The game doesn't need to know what it is, because anyway most multiplats and all major engines generate the prompts dynamically to display the appropriate XB1 \ PS4 \ KBM button prompts

This is largely how it already works in pretty much all games. Nobody hardwires descriptions, so all that's lacking is os-level support on consoles
 

Villein

Avenger
Oct 27, 2017
1,982
I'm just trying to cover as much accessibility as possible in the OP. I'm not picking things to make the game easier for people who are basically too lazy to learn the game and just want an easy way out, but obviously the two will meet in some aspects.

The levels are so linear for the most part that this isn't really such a major problem. it's more of a way to orientate yourself than going "oh I need to walk forward across the straight line that makes up 1-2, I'm glad I cheated with my trusty minimap"
On stuff like BB with the woods etc, which are purposefully labyrinthian, sure, a map would ruin it, but Demon's Souls is mostly linear layout wise, save for a few levels. Learning how to deal with the enemy encounters is trial and error, but the actual act of navigation, outside of environmental hazards, isn't.

The idea is that you only realize how linear they are after exploring them, the sheer act of showing the player a map ruins the whole point, getting lost in Latria and the Mines area before Flamelukers or having no idea where I was going or where I was in the Valley of Defilement are some of the most memorable things in that game not to mention the sheer terror of not knowing if you are right next to the boss area or barely half way there.
 

gfbandito

One Winged Slayer
Member
Apr 5, 2020
731
Even if it was just about adding an easy mode, or adding a map or shit, why do you guys care so fucking much about it?

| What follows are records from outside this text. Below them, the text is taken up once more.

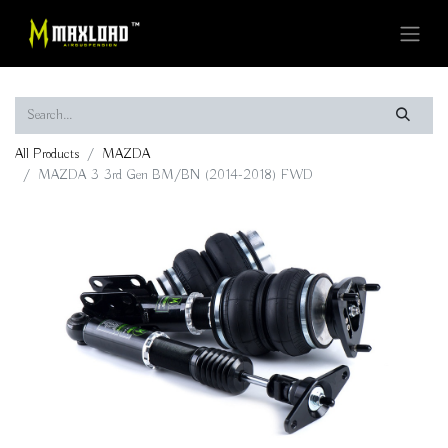
All Products
MAZDA
MAZDA 3 3rd Gen BM/BN (2014-2018) FWD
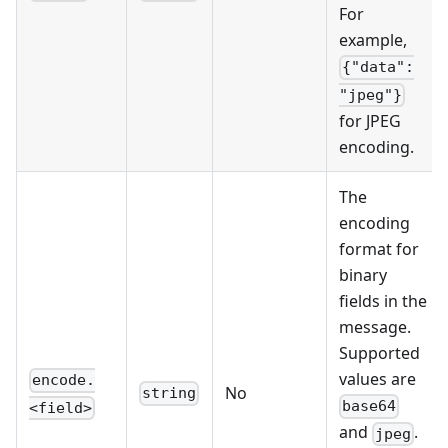
For
example,
{"data":
"jpeg"}
for JPEG
encoding.
The
encoding
format for
binary
fields in the
message.
Supported
values are
encode.
No
string
base64
<field>
and
.
jpeg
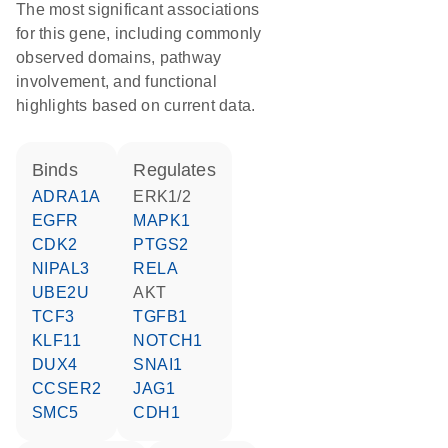
The most significant associations
for this gene, including commonly
observed domains, pathway
involvement, and functional
highlights based on current data.
binds
regulates
ADRA1A
ERK1/2
EGFR
MAPK1
CDK2
PTGS2
NIPAL3
RELA
UBE2U
AKT
TCF3
TGFB1
KLF11
NOTCH1
DUX4
SNAI1
CCSER2
JAG1
SMC5
CDH1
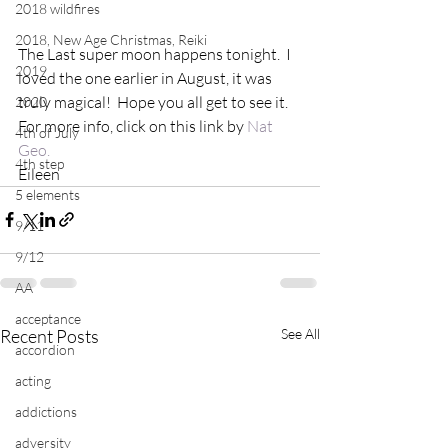
2018 wildfires
2018, New Age Christmas, Reiki
The Last super moon happens tonight.  I 
2019
loved the one earlier in August, it was 
truly magical!  Hope you all get to see it.  
2020
For more info, click on this link by 
Nat 
4th of July
Geo.
4th step
Eileen
5 elements
9/11
9/12
AA
acceptance
Recent Posts
See All
accordion
acting
addictions
adversity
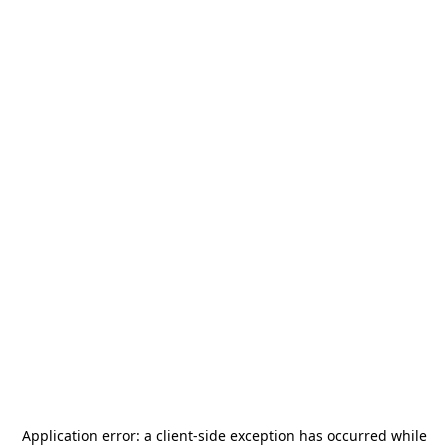
Application error: a
client
-side exception has occurred while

Most games that let you make things easier, also lock you out of getting all the cheevos so you still get to flaunt your big boy ding dongs while the scrubs don't get their platinum trophy.

What's the worst that could happen? Someone starts out with help, learns at their pace, and tries again in standard mode as the game was intended? Oh noooooooooooooooooo dark souls is ruined forever!

Y'all are the only fan base that actively fights against the idea of more people getting to experience the game you love so much.